US Congress blocks sale of new F-16s to Turkey

10 months ago, in October 2021, the Turkish authorities announced that they had sent an export request to the Foreign Miltiry Sales concerning 40 new F-16 fighter planes to the Block 70 Viper standard, as well as 80 kits to bring 80 of its F-16 Block 52 to this standard, the most advanced currently available for the Lockheed aircraft. Whether the Biden administration had shown itself ready to support such a request in the hope of resuming normalized relations with Ankara, the American Congress, which has the last word on the subject, was more than doubtful. Indeed, for American senators and representatives, the international postures taken by President RT Erdogan, whether in the Middle East in Syria and Iraq, in the Aegean Sea facing Greece and Cyprus, or even in his ambiguous relations with Russia and Iran, did not allow the safe delivery of these new weapons to Ankara, knowing that they could very well turn against the United States or some of its allies. Moreover, many US parliamentarians were not ready to forget Turkey's order of Russian S-400s.

The situation remained relatively frozen for several months, until the start of the Russian invasion of Ukraine precipitated events, leading the Turkish authorities to support the Ukrainian defenders by delivering to them, in particular, the now famous (but less and less effective) MALE TB2 BAyraktar drone, as well as closing the Black Sea straits, effectively blocking several large Russian naval units, including the Slava-class cruisers Marshal Ustinov and Varyag, in the Mediterranean rather than in the off the coast of Ukraine. Above all, Sweden and Finland's application to join the Atlantic Alliance was an opportunity for the Turkish President to take a position of strength in his negotiations with the United States and more broadly, with the other members of the alliance, many of which had significant sanctions in place regarding the export of defense technology to Turkey in recent years.

The delivery of TB2 drones to Ukraine by Turkey enabled Ukrainian forces to resist the first Russian offensives, in particular against Kyiv, while helping to restore Turkey's image with Western leaders.

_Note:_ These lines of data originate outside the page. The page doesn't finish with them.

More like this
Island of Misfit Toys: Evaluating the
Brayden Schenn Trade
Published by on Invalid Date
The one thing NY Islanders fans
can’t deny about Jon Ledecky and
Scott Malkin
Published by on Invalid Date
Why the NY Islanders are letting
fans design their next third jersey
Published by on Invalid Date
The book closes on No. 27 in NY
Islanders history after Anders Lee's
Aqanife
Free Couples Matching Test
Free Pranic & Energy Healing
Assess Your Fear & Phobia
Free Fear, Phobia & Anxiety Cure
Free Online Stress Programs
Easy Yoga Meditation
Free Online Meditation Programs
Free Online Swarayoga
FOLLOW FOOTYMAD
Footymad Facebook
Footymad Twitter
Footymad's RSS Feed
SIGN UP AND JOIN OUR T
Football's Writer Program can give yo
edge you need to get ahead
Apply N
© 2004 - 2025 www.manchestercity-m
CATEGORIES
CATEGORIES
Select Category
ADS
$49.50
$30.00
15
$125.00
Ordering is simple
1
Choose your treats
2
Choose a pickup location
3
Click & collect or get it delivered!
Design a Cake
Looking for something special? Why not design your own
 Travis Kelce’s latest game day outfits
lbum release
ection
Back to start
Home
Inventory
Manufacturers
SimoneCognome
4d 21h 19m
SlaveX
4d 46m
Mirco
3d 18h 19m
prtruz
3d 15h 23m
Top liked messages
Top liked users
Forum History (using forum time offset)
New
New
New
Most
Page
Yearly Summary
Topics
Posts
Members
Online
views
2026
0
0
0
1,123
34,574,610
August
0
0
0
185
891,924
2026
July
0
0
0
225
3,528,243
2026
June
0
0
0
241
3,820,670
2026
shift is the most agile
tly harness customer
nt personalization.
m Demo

Officially, there was no negotiation between the United States and Turkey to lift Ankara's veto when it comes to these two memberships. However, in the final vote on the army budget for 2023, American parliamentarians took many reservations in order to frame the possible sale of new defense technologies to Turkey, but also to Saudi Arabia and Egypt. These three countries are indeed targeted by an amendment tabled by the Democratic representative of Massachusetts James McGovern, who is also chairman of the Defense Committee of the House of Representatives, which strictly regulates the export of US Defense technologies to countries participating or having participated. to acts of genocide or in violation of international humanitarian law. In addition, two Democratic representatives, Frank Pallone of New Jersey, and Chris Pappas of New Hampshire, passed an amendment obliging the American executive to take concrete measures in order "to prevent that the F-16s sold to Turkey do not be used to violate Greek airspace in the Aegean Sea". One can of course see the effects of thea visit of the Prime Minister of Greece to the Capitol just two months ago.